Three methods are used to determine the enterotoxigenicity of staphylococci:
- serological - using specific antitoxic serums in a gel precipitation reaction, enterotoxin is detected and its type is determined;
- biological - intravenous administration of filtrate of broth culture of staphylococcus to cats at a dose of 2-3 ml per 1 kg of weight. Toxins cause vomiting and diarrhea in cats;
- indirect bacteriological method - isolation of a pure culture of staphylococcus from a suspicious product and determination of its pathogenicity factors (the formation of enterotoxin correlates with the presence of other pathogenicity factors, in particular RNase).
The simplest and most sensitive method for detecting enterotoxin is the serological method.
Treatment of staph infections
For the treatment of staphylococcal diseases, beta-lactam antibiotics are mainly used, to which sensitivity should first be determined. In severe and chronic staphylococcal infections, a positive effect is achieved by specific therapy - the use of autovaccine, anatoxin, antistaphylococcal immunoglobulin (human), antistaphylococcal plasma.
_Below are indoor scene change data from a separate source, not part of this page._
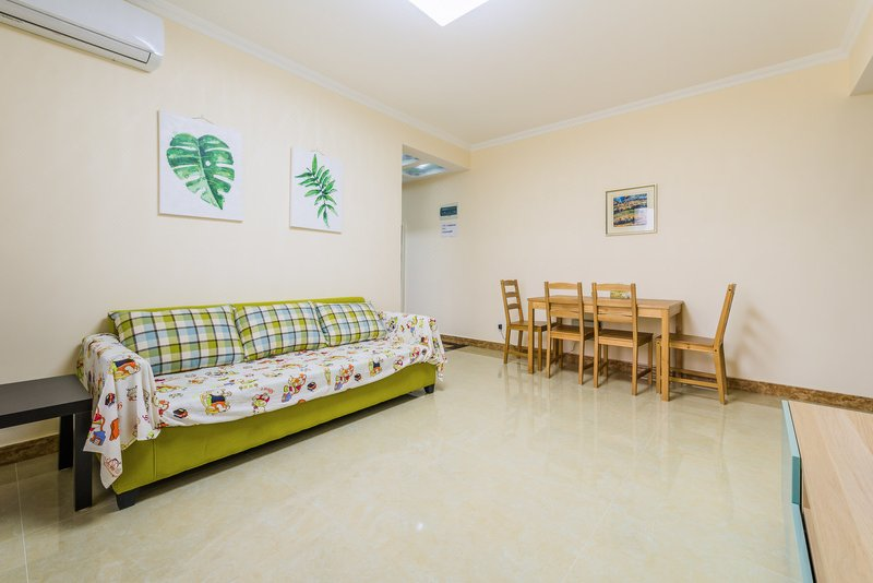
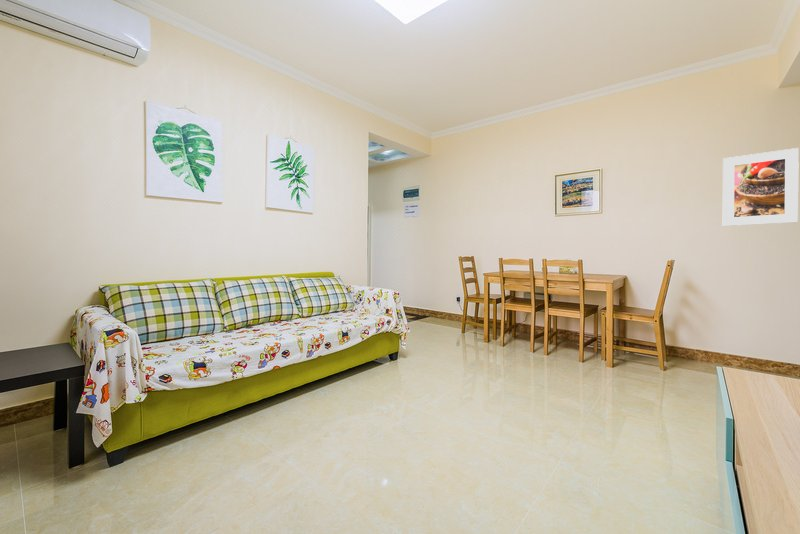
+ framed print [722,147,800,227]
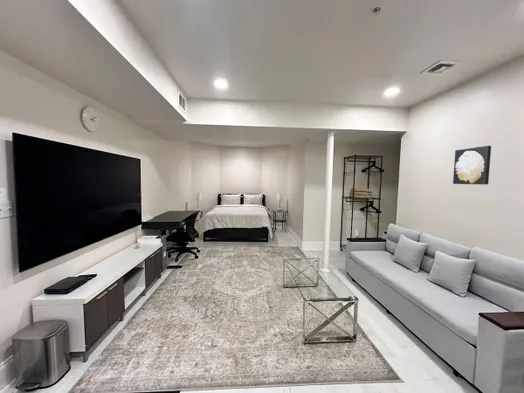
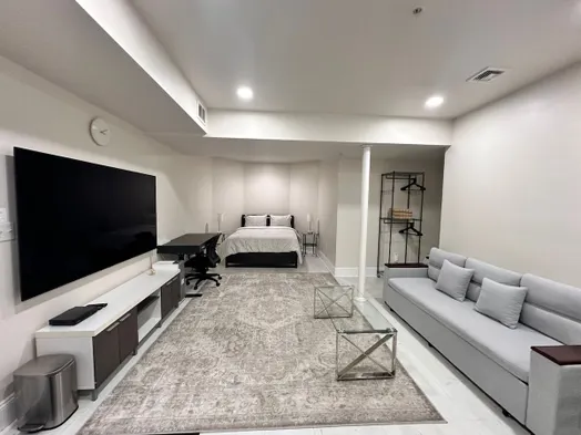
- wall art [452,145,492,186]
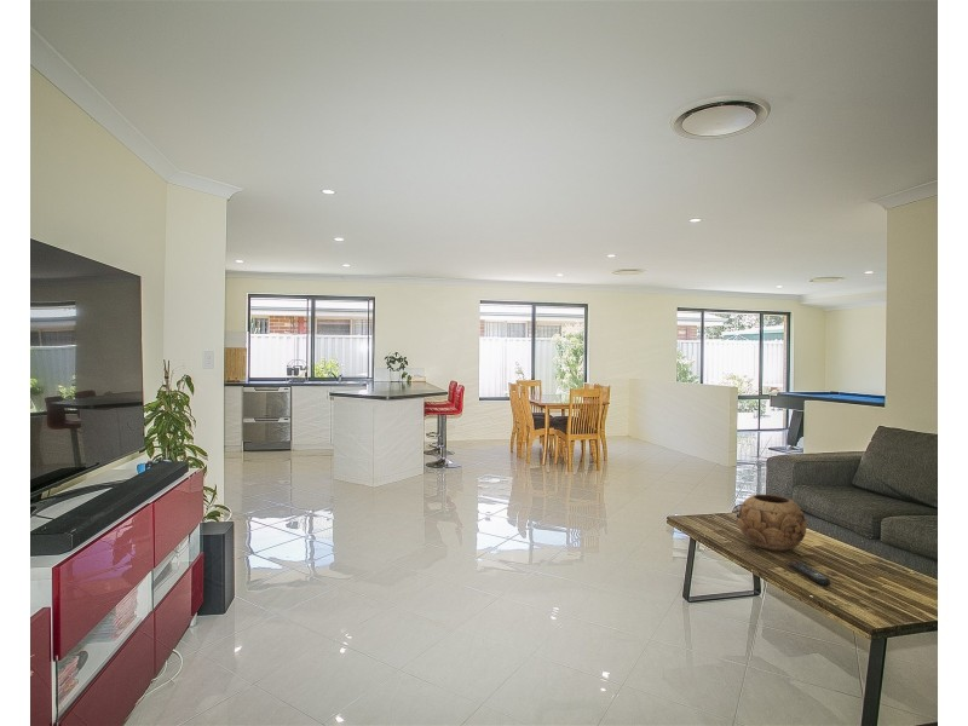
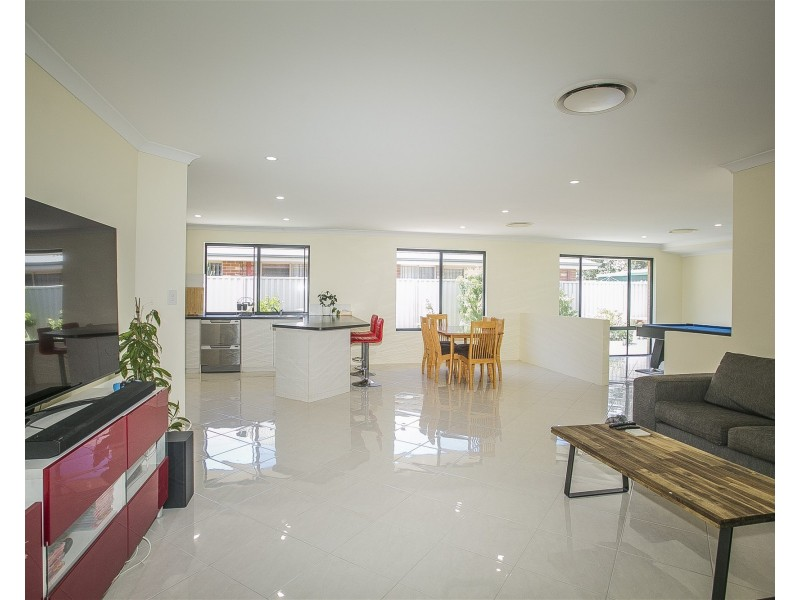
- remote control [788,560,831,587]
- decorative bowl [737,494,808,553]
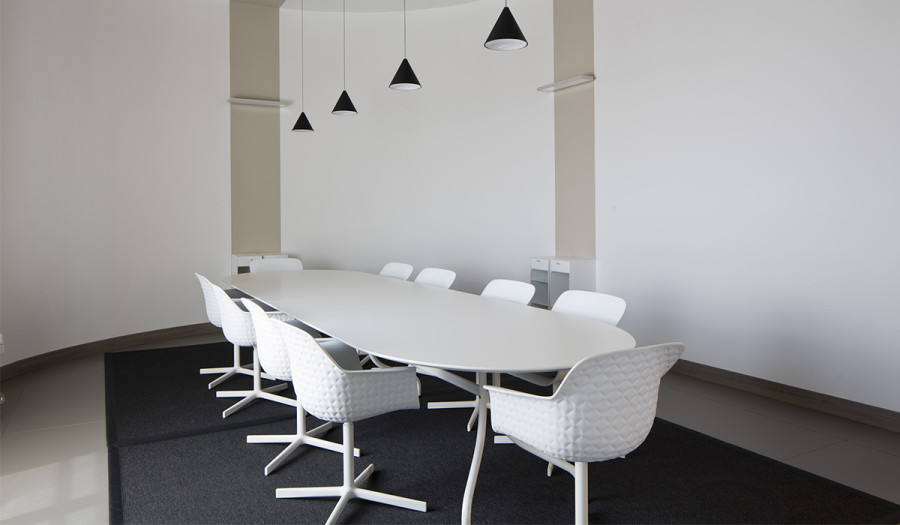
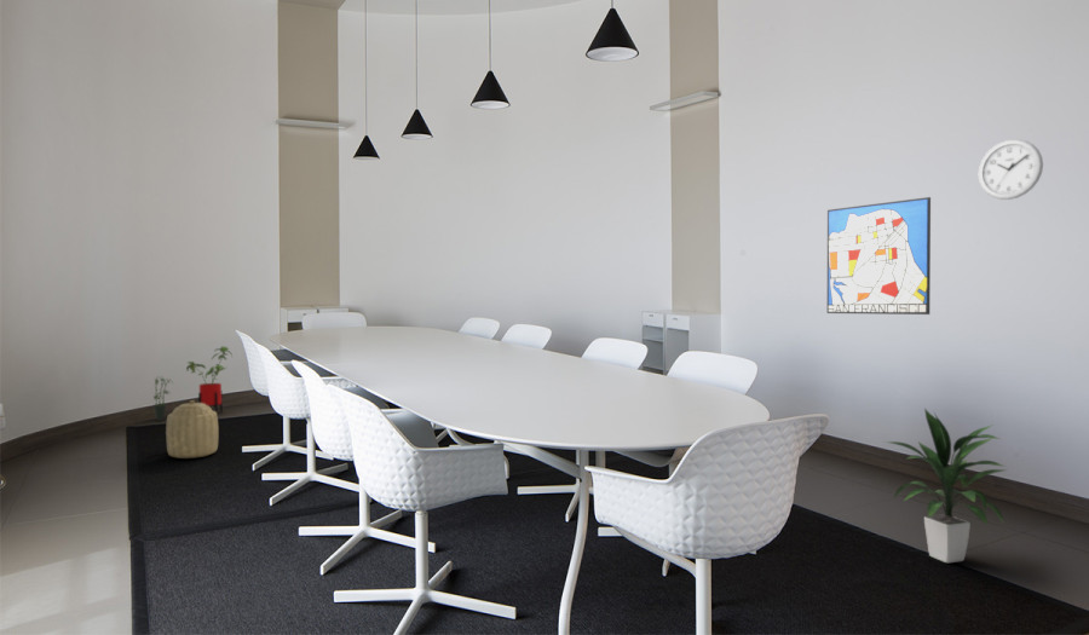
+ wall art [826,196,932,316]
+ house plant [185,345,234,416]
+ basket [165,399,219,460]
+ indoor plant [883,406,1009,564]
+ potted plant [152,375,174,422]
+ wall clock [978,138,1044,201]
Specific prevention of staphylococcal infections
To create artificial immunity against staphylococcal infection, staphylococcal anatoxin (liquid and tablet) is used, but it creates antitoxic immunity only against staphylococci lysed mainly by group I phages. The use of vaccines from killed staphylococci or their antigens, although it leads to the appearance of antimicrobial antibodies, but only against those serovarcanths from which the vaccine is made. The problem of finding a highly immunogenic vaccine effective against many types of pathogenic staphylococci is one of the most important problems of modern microbiology.